The accusation against the plaintiff in error, and the proof given to sustain it, was well calculated to excite feeling against him, because, in taking upon himself the care and custody of children, he assumed a solemn trust which imposed upon him no light duties, and demanded of him great care and devotion in the observance and discharge of them; it placed him as to them m loco pa/rentis, and called upon him to keep this position in constant view. If the burden was too great, he could have cast it off and left his trusts to others; or if his means were inadequate to the trust, he could have pursued a similar course, if his appeals for aid were unanswered, and thus relieved himself from all responsibility. The recognition of this trust and its solemn obligations created the statute under which he was tried, and high public moral and benevolent considerations sustain it as an important element of our criminal law, which is to be enforced against those who willfully violate its provisions.

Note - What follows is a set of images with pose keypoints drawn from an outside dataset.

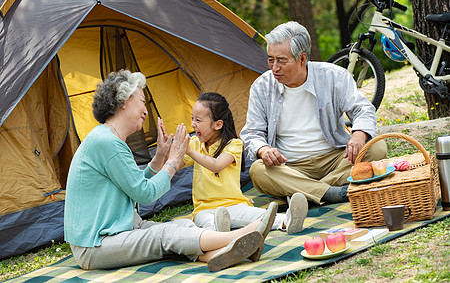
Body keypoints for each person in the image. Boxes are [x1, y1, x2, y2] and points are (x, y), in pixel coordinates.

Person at [64, 70, 275, 272]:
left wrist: (158, 159)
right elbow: (144, 194)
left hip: (119, 228)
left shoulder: (108, 139)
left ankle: (218, 254)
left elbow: (134, 184)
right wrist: (172, 161)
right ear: (124, 102)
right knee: (165, 235)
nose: (146, 111)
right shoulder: (106, 142)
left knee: (182, 225)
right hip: (96, 244)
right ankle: (241, 236)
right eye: (142, 102)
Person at [240, 21, 387, 206]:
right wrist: (263, 149)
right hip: (289, 166)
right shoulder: (262, 86)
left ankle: (307, 193)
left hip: (336, 158)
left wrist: (359, 133)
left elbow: (363, 109)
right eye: (271, 59)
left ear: (302, 59)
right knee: (258, 170)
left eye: (282, 60)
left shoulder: (333, 76)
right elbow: (252, 132)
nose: (274, 67)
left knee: (376, 147)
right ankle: (330, 192)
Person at [182, 92, 309, 261]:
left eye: (198, 120)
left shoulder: (233, 144)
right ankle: (222, 233)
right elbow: (175, 164)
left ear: (218, 124)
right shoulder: (194, 144)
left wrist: (189, 151)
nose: (193, 124)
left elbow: (216, 165)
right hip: (204, 209)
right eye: (192, 119)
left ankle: (288, 220)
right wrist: (166, 149)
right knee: (208, 225)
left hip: (233, 204)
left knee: (258, 216)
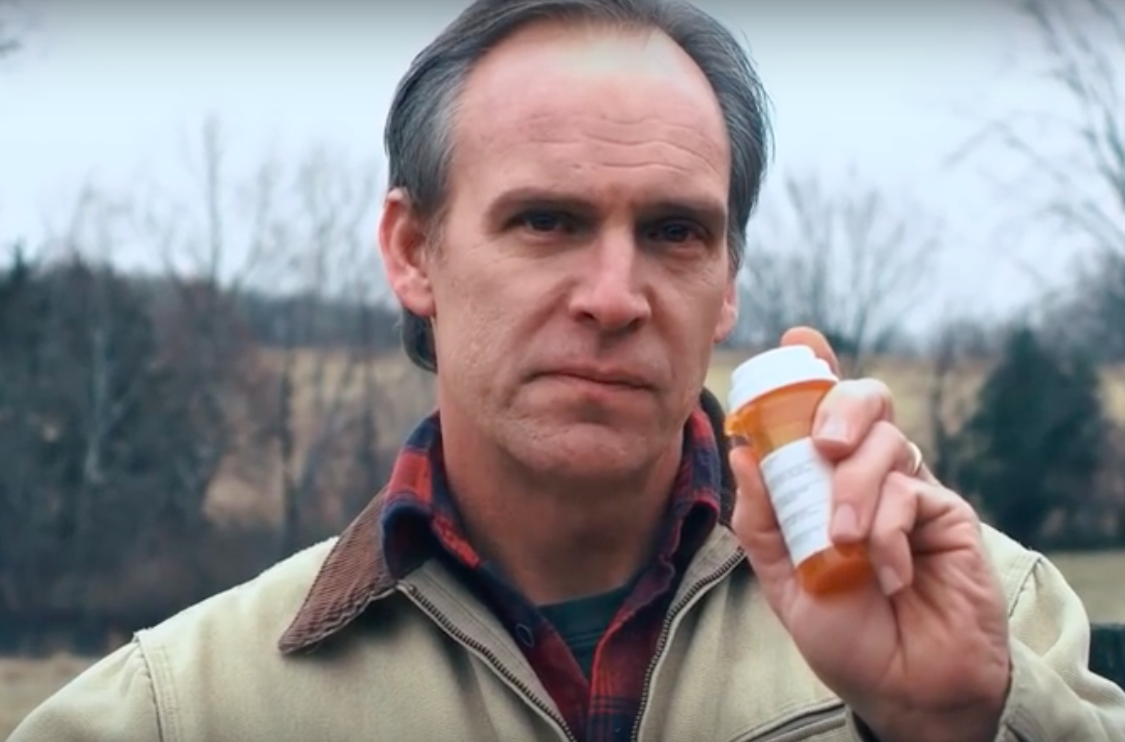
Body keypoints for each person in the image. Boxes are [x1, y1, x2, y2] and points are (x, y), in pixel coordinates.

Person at [10, 1, 1125, 740]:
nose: (613, 293)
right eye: (545, 220)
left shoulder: (981, 623)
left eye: (675, 232)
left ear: (729, 279)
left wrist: (967, 723)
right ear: (412, 251)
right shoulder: (189, 710)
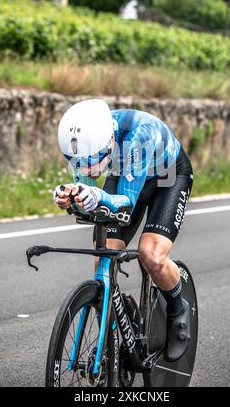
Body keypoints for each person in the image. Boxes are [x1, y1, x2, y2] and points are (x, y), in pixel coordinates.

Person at [54, 98, 194, 362]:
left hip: (168, 177)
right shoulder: (89, 139)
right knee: (103, 256)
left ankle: (178, 309)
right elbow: (88, 193)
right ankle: (114, 327)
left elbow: (126, 204)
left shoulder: (137, 138)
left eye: (90, 163)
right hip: (127, 171)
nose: (85, 170)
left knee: (151, 255)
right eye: (77, 164)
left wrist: (95, 195)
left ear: (107, 145)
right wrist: (71, 197)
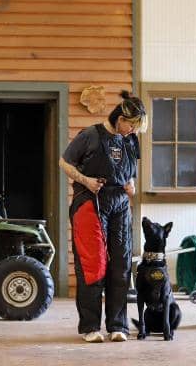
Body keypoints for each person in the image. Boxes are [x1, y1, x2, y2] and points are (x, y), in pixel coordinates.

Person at [59, 90, 148, 343]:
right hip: (90, 202)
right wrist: (85, 180)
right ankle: (90, 327)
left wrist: (131, 185)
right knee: (93, 265)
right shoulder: (90, 135)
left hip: (120, 204)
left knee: (120, 266)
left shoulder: (130, 140)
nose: (132, 131)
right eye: (131, 126)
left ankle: (117, 325)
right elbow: (64, 162)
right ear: (120, 119)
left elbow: (130, 173)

If it be subject to any criticism, it is that it is too [431]*431lenient in its characteristics, too gentle in its demands upon persons who assume the custody of children and control them, therefore, at the most important period of their lives, and mould either a good or evil future by precedent or profession, teaching or example.
A careful examination of the requests to charge, which were declined, has failed to disclose any error on the part of the recorder in his rulings. The plaintiff in error sought to obtain a too favorable interpretation of the law on his behalf, and of the effect of certain considerations of the evidence as well, and failed for that reason to secure the concurrence of the learned court in the views presented on his behalf. The conclusion that the plaintiff in error •was fairly and justly dealt with, impresses itself clearly upon the mind after a dispassionate examination of all the evidence. Every means to shield him from the consequences of his omissions of duty seem to have been resorted to on the trial by his advocates, but in vain, because the jury were unable to resist the overwhelming effect of the facts and circumstances disclosed against him.
The judgment must be affirmed.
Barrett, J., concurred.
Daniels, J.:
After a thorough examination of the points presented on behalf of the prisoner, I am satisfied that there is nothing in the case which will justify a reversal of his conviction. The objections taken have been so fully considered by Mr. Justice Beady that nothing is required to be added to what he has said. His examination has been able, minute and complete. And I fully concur in his opinion.
Judgment affirmed. Motion for bail denied.